The quality of the client-psychotherapist bond has been shown to be the key predictor of the outcomes of psychotherapy. After all, psychotherapy entails an intimate exploration of the client’s subjective, interpersonal, spiritual, and embodied experience, their past and present, their hopes and dreams. This work requires a great deal of trust and vulnerability.

Without trust, regard, and genuine connection, therapy interventions derived from the very best and most solidly-researched protocols will have limited impact. Every client is different and therefore every relationship built over time between the therapist and the client will also be unique. It will also continually evolve and shape the work the therapist and the client are doing together. When people reflect back on successful psychotherapy experiences, they tend to emphasize the depth of the bond and caring they experienced with their therapist over recollections of specific skills and insights they gained, even if the latter helped them very much. The therapeutic relationship is the essence of psychotherapy, a key ingredient without which the powerful outcomes of this endeavor cannot become a reality.

About Aga Grabowski, LCSW, PMH-C, CST (she/her)

I am a co-founder of Wildflower, a psychotherapist, a presenter and a consultant in the area of perinatal and reproductive mental health.  Many other aspects of my personal identity shape my clinical work: chief among them is the family and immigrant background which has informed my attunement to the psychological upheaval that accompanies major life transitions and to the many sociocultural forces that impact our lived experience.

In my clinical work, I am focused on helping people thrive and cope during periods of significant change, and particularly during journeys towards and through parenthood which may involve infertility, losses, depression, anxiety, and conflict.  I work with people from all walks in life. Clients I work with are some of the strongest, most resilient folks I know. They don’t always feel this way, and they come to therapy feeling raw, maybe lost, and certainly quite vulnerable. It takes courage to confront your pain and struggle. I view psychotherapy as a deeply collaborative process that aims to help you discover and tap into your strengths and resources.  You already have what it takes to feel better, be happier, face challenges – good psychotherapy basically helps you access all that. This can only happen if your therapist genuinely cares about and respects you and is invested in their own ongoing professional development and personal growth.

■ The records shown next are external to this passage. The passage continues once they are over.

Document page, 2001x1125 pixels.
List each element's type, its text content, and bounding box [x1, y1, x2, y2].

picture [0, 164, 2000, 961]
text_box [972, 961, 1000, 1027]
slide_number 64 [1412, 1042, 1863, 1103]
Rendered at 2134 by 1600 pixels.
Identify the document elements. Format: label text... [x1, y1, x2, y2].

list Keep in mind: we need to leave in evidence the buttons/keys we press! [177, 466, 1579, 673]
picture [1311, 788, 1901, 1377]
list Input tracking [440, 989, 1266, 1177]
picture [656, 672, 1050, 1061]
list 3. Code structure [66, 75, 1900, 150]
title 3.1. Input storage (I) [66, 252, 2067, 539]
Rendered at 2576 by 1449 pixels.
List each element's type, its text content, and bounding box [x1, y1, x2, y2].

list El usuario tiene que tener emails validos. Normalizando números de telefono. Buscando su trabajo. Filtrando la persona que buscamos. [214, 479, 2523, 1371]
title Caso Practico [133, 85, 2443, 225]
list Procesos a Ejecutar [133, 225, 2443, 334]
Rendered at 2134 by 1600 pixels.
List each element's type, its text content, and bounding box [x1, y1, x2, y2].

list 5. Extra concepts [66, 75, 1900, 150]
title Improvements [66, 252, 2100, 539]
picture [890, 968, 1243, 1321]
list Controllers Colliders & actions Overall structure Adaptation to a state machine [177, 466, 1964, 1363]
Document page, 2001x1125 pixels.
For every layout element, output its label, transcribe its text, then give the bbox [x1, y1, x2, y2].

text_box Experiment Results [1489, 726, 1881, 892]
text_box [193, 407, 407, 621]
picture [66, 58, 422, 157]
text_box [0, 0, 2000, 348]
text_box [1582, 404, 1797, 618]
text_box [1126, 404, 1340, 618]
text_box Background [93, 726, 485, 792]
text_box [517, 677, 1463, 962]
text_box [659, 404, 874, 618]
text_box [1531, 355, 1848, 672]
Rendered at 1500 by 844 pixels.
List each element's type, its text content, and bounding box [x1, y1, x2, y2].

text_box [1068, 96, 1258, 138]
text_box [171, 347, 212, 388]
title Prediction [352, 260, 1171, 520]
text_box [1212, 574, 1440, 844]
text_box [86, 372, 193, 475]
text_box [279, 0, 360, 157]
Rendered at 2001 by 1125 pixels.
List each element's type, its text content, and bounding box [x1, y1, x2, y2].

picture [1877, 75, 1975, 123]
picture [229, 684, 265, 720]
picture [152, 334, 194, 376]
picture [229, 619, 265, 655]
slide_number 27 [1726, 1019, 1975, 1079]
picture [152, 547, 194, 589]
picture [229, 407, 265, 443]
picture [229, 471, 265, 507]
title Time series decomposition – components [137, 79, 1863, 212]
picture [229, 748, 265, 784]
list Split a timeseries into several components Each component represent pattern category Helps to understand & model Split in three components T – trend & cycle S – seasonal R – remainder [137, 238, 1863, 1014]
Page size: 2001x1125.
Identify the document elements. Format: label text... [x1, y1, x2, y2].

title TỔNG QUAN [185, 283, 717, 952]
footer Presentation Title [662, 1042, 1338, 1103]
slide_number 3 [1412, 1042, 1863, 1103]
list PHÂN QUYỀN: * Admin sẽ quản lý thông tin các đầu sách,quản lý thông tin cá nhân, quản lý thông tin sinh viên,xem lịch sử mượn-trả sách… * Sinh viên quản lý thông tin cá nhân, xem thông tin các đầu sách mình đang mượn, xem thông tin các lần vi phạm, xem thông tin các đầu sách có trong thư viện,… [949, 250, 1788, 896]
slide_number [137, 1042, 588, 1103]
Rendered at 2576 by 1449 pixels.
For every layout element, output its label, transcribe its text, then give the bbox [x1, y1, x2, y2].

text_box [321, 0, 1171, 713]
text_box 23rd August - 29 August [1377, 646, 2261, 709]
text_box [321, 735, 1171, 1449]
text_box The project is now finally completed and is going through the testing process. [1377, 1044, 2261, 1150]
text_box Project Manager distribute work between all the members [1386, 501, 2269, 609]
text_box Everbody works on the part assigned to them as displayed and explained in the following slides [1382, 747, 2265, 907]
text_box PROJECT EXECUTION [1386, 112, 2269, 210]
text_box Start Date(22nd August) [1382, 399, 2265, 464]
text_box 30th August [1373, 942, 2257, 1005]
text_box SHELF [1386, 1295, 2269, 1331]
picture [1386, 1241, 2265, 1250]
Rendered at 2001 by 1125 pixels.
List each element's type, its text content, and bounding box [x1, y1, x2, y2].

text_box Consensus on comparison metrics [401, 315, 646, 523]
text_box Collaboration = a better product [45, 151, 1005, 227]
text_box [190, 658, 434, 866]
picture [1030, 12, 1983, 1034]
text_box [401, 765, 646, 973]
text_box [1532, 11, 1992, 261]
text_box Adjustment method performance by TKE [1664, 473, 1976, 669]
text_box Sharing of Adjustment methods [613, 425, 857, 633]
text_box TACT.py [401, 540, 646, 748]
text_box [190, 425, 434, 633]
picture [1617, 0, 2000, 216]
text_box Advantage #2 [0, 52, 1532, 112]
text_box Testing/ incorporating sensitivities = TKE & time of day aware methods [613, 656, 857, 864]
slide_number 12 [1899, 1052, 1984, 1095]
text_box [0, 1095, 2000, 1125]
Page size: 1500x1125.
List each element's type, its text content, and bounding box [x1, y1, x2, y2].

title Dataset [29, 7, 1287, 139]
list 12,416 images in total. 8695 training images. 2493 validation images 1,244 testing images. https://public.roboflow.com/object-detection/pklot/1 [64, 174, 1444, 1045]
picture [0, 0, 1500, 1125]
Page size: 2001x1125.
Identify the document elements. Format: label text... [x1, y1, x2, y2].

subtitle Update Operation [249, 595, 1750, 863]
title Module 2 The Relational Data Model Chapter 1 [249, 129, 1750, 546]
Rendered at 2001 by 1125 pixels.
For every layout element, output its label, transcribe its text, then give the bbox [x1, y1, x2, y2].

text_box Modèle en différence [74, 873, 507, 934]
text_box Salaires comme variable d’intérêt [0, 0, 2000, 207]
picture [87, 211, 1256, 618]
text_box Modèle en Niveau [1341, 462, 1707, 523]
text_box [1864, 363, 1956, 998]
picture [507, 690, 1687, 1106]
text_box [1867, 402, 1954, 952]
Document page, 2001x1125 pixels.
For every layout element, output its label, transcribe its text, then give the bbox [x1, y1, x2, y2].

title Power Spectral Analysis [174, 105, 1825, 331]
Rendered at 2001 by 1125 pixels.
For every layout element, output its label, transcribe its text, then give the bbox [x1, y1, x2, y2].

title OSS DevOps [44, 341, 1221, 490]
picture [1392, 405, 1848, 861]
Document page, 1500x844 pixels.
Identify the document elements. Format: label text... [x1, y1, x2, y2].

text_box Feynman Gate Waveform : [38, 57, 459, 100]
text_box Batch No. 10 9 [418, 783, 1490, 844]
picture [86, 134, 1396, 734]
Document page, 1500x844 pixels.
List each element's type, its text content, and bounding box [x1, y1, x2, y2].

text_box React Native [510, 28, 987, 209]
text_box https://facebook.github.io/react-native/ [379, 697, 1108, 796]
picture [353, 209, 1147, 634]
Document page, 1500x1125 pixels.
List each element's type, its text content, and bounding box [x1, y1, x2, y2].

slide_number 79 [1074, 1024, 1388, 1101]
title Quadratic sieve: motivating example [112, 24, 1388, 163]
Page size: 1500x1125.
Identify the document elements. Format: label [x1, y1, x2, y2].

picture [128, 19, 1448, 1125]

I have extensive training in perinatal and reproductive mental health, evidence-based treatment of mood and anxiety disorders, sex therapy, and trauma.  I earned my bachelor’s degree in international studies at the University of Chicago and obtained my master’s degree in clinical social work at the University of Chicago School of Social Service Administration.  I often present on topics related to mental health. I am an AASECT-certified sex therapist and a certified perinatal mental health clinician. My most valuable learning experiences come from my clients: their experience, wisdom and perspective have shaped my clinical practice the most, something I am deeply grateful for.

LCSW License Number:149016046
Type 1 NPI Number: 1841631132
Accepts: BCBS PPO and BlueChoice plans, Lyra, self-pay and out of network clients


Selected training and affiliation
AASECT-Certified Sex Therapist
Certified Perinatal Mental Health Clinician
Eye Movement Desensitization and Reprocessing (EMDR) Training
Bringing Baby Home Educator Training, Gottman Institute
Circle of Security Parent Educator
Supportive Parenting for Anxious Childhood Emotions (SPACE) training
Gottman Method Level 1 training
Dialectical Behavior Therapy Training

Key beliefs
People are stronger and more resilient than they often realize.
Our culture teaches us to be fiercely independent. To thrive, we need to embrace being interdependent -- deep connection with others is essential for happiness.

More about me
I love the outdoors and hiking, camping, kayaking.
I can’t live without chocolate.
I feel grateful every day for getting to do the work I love.